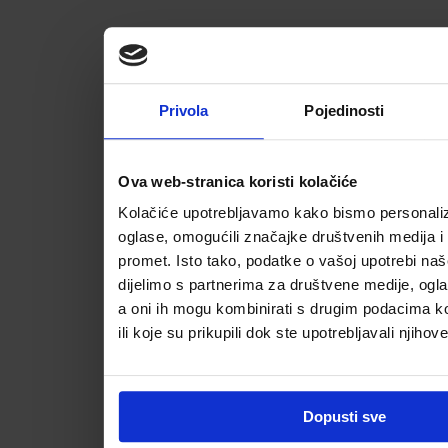
Privola
Pojedinosti
Ova web-stranica koristi kolačiće
Kolačiće upotrebljavamo kako bismo personalizi
oglase, omogućili značajke društvenih medija i a
promet. Isto tako, podatke o vašoj upotrebi na
dijelimo s partnerima za društvene medije, ogla
a oni ih mogu kombinirati s drugim podacima koj
ili koje su prikupili dok ste upotrebljavali njihov
Dopusti sve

_ _ _ _ _

Request: Could you render the text lines from the rows above as a JSON list of strings, one string per line with blank lines omitted and the pictures left out?

Answer space:
[
  "Privola",
  "Pojedinosti",
  "Ova web-stranica koristi kolačiće",
  "Kolačiće upotrebljavamo kako bismo personalizi",
  "oglase, omogućili značajke društvenih medija i a",
  "promet. Isto tako, podatke o vašoj upotrebi na",
  "dijelimo s partnerima za društvene medije, ogla",
  "a oni ih mogu kombinirati s drugim podacima koj",
  "ili koje su prikupili dok ste upotrebljavali njihov",
  "Dopusti sve"
]